28.11.09

SURGICAL MASK vs. RESPIRATOR

 THIS IS THE N95 RESPIRATOR

A preliminary report suggesting that N95 respirators -- filtering devices worn over the mouth and nose -- protect against swine FLU better than surgical face masks seems to be incorrect, researchers revealed during a meeting of the Infectious Diseases Society of America (IDSA).

In fact, surgical face masks, which are cheaper and easier to wear, may be just as good as N95 respirators. At the very least, researchers can't prove that one is better than the other. It's the latest wrinkle in a continuing debate over how to protect health-care workers from the H1N1 virus, also known as swine flu.

THESE ARE SURGICAL MASKS



Raina MacIntyre, Ph.D., a professor of infectious diseases epidemiology and the head of the University of New South Wales School of Public Health and Community Medicine, in Sydney, Australia, says the research team didn't exactly retract the findings.

"I would certainly wear an N95 respirator if I were exposed to infectious patients". --Raina MacIntyre, Ph.D.


For the new analysis, the researchers removed a control group of nearly 500 health-care workers and made other statistical adjustments. Ultimately, the difference in infection rates between mask and respirator users was not statistically significant.

"[The study] still shows a likely superiority of N95s, with half the rate of infection compared to surgical [masks]," MacIntyre says. "But the study was probably underpowered to pick up statistical significance when we removed the control group."

The N95 respirator is a tightly fitted facial mask designed to filter out even very fine airborne particles, according to the U.S. Food and Drug Administration.
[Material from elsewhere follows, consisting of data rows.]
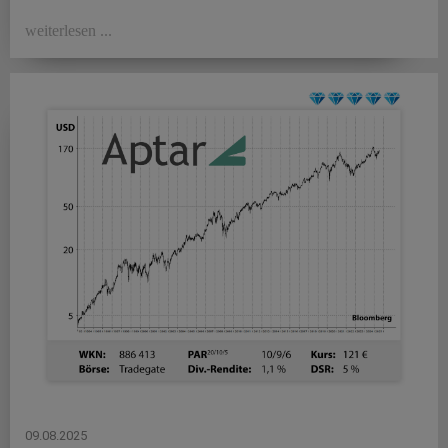
weiterlesen ...
09.08.2025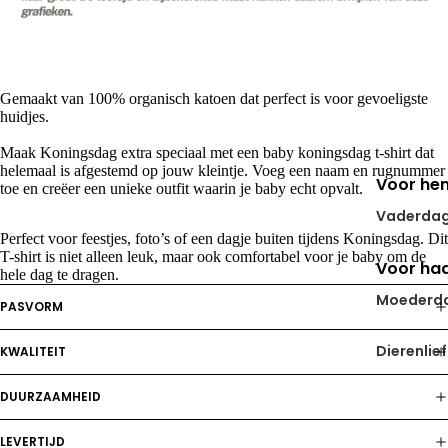
Gemaakt van 100% organisch katoen dat perfect is voor gevoeligste
huidjes.
Maak Koningsdag extra speciaal met een baby koningsdag t-shirt dat
helemaal is afgestemd op jouw kleintje. Voeg een naam en rugnummer
Voor he
toe en creëer een unieke outfit waarin je baby echt opvalt.
Vaderda
Perfect voor feestjes, foto’s of een dagje buiten tijdens Koningsdag. Dit
T-shirt is niet alleen leuk, maar ook comfortabel voor je baby om de
Voor ha
hele dag te dragen.
Moederd
PASVORM
Dierenlie
KWALITEIT
ber
DUURZAAMHEID
Voor
kleinkind
LEVERTIJD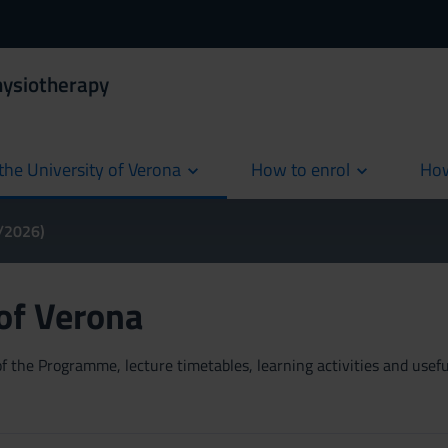
hysiotherapy
the University of Verona
How to enrol
How
cur
5/2026)
 of Verona
 the Programme, lecture timetables, learning activities and useful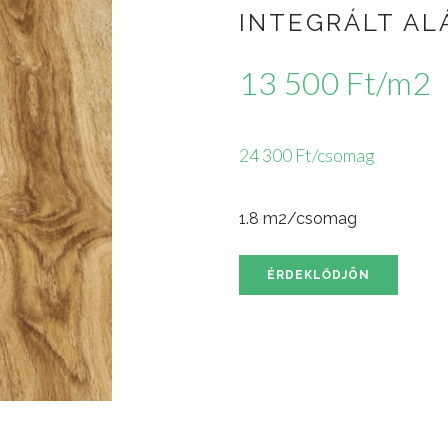
INTEGRÁLT AL
13 500 Ft/m2
24 300 Ft/csomag
1.8 m2/csomag
ÉRDEKLŐDJÖN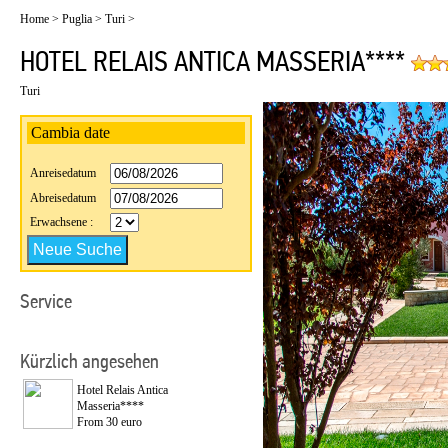
Home
>
Puglia
>
Turi
>
HOTEL RELAIS ANTICA MASSERIA****
Turi
Cambia date
Anreisedatum
Abreisedatum
Erwachsene :
Service
Kürzlich angesehen
Hotel Relais Antica
Masseria****
From 30 euro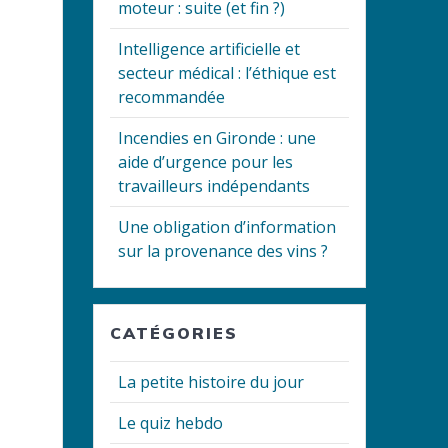
moteur : suite (et fin ?)
Intelligence artificielle et
secteur médical : l’éthique est
recommandée
Incendies en Gironde : une
aide d’urgence pour les
travailleurs indépendants
Une obligation d’information
sur la provenance des vins ?
CATÉGORIES
La petite histoire du jour
Le quiz hebdo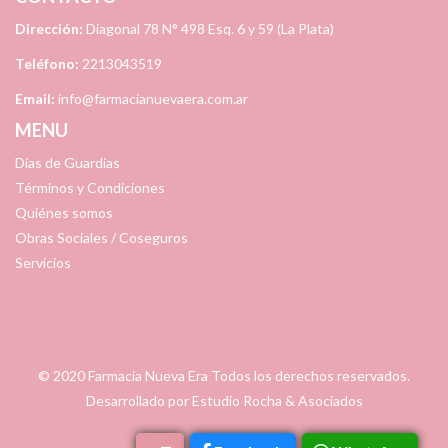
Dirección:
Diagonal 78 N° 498 Esq. 6 y 59 (La Plata)
Teléfono:
2213043519
Email:
info@farmacianuevaera.com.ar
MENU
Días de Guardias
Términos y Condiciones
Quiénes somos
Obras Sociales / Coseguros
Servicios
© 2020
Farmacia Nueva Era
Todos los derechos reservados.
Desarrollado por
Estudio Rocha & Asociados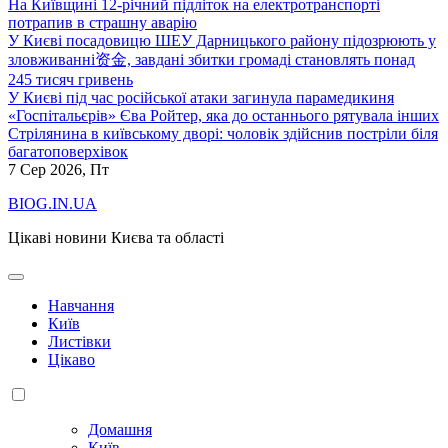
На Київщині 12-річний підліток на електротранспорті
потрапив в страшну аварію
У Києві посадовицю ШЕУ Дарницького району підозрюють у
зловживанні资金, завдані збитки громаді становлять понад
245 тисяч гривень
У Києві під час російської атаки загинула парамедикиня
«Госпітальєрів» Єва Ройтер, яка до останнього рятувала інших
Стрілянина в київському дворі: чоловік здійснив постріли біля
багатоповерхівок
7
Сер 2026, Пт
BIOG.IN.UA
Цікаві новини Києва та області
Навчання
Київ
Листівки
Цікаво
Домашня
Київ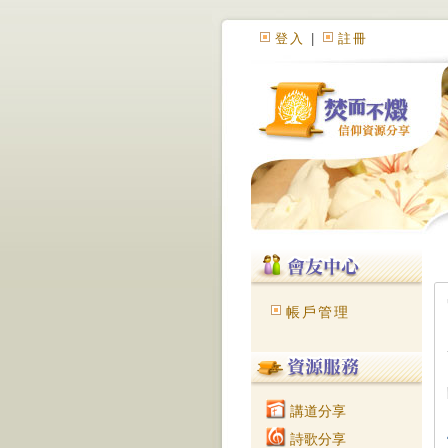
登入
|
註冊
帳戶管理
講道分享
詩歌分享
Looser-fitting surgical masks protect against large-particle droplets, splashes, sprays, or splatter, the FDA says, but they don't completely block the germs from coughs and sneezes.

To figure out which protective device is best, MacIntyre and her colleagues tracked hospital workers in Beijing, China, who wore surgical masks or N95 respirators, and compared rates of influenza and respiratory illness. Preliminary findings were presented at a meeting of the Interscience Conference on Antimicrobial Agents and Chemotherapy in September 2009. Final results have yet to be published.